A research paper published last year by the German Institute for International and Security Affairs (SWP) advised that lawmakers and government officials should “use virtual formats as a low threshold means to introduce dialogues.” However, those virtual formats are arguably just as important once a visit has taken place and personal relations have already been formed. On the other hand, there is not an overabundance of European politicians wanting to assume the risks associated with traveling to Taiwan. If a pro-Taiwan politician limits the number of visits they’ll make, we could end up with the overall number of visits declining, which Beijing would use to suggest that its hostility to any trip actually works and that Europeans have lost interest in Taiwan.

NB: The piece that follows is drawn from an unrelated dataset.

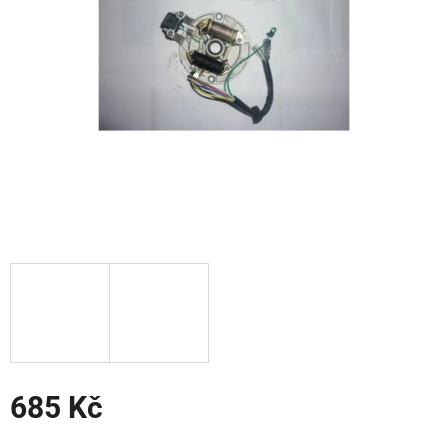
hvězdiček.
685 Kč
Měrná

However, there’s one more good reason for European politicians to become more frequent flyers. It’s unfathomable that the European support offered to Ukraine, in terms of military and economic aid, as well as welcoming Ukrainian refugees, would have been as strong had the European public not been as supportive of the Ukrainian cause. Clearly, European governments felt emboldened to act because they knew they had the public’s backing.

That cannot be said about Taiwan. Last August, the International Republican Institute conducted a poll of 13 European countries about the Taiwan situation. According to the results, and they weren’t far off some other polls, the European public really doesn’t understand the situation. About a fifth said they know nothing at all about China’s effort to gain control of Taiwan, as the survey framed the question. Another 33 percent admitted knowing little about it. Except for a majority who admitted knowing nothing about the question, the next largest cohort (19 percent) reckoned that Taiwan is an “independent and sovereign nation, but the European Union should not be involved in the resolution of the issue.” More than half of respondents didn’t know how their own governments were responding to “China’s effort to gain control of Taiwan.” As one commentator wrote about these findings: “Public opinion is very much up for grabs regarding Europe’s response to Chinese aggression.”

Divided Europe

Perhaps the public is justifiably unknowledgeable about this issue; Europe’s political leaders are hopelessly divided, too. “Stability in the Taiwan Strait is of paramount importance,” European Commission President Ursula von der Leyen said she told Chinese President Xi Jinping during their meeting in Beijing earlier this month. “The threat [of] the use of force to change the status quo is unacceptable.” French President Emmanuel Macron, who had invited her to join him for a day of his three-day state visit, took a different view. “Europeans cannot resolve the crisis in Ukraine; how can we credibly say on Taiwan: ‘watch out, if you do something wrong, we will be there’? If you really want to increase tensions that’s the way to do it,” he told Politico .

If Europeans want to offer up any credible deterrence to Beijing, even just the threat of economic sanctions in the event it invades Taiwan, that requires the backing of their electorates, who, at the moment, appear to have little knowledge about the situation. That could be improved by including in the visiting delegations MPs who are not currently in the pro-Taiwan camp, so as to broaden the scope of discussion. But another method is to make more visits. When do Europe’s newspapers cover Taiwan as much as when a delegation visits? When is the European debate about Taiwan so alive as during a politician’s visit to the island?

If those delegations were sensible, they’d invite as many local journalists to accompany them to Taipei as possible. One way or other, Europeans need to sharpen up about what’s happening over Taiwan.

David Hutt is a research fellow at the Central European Institute of Asian Studies (CEIAS), and a journalist for several international publications.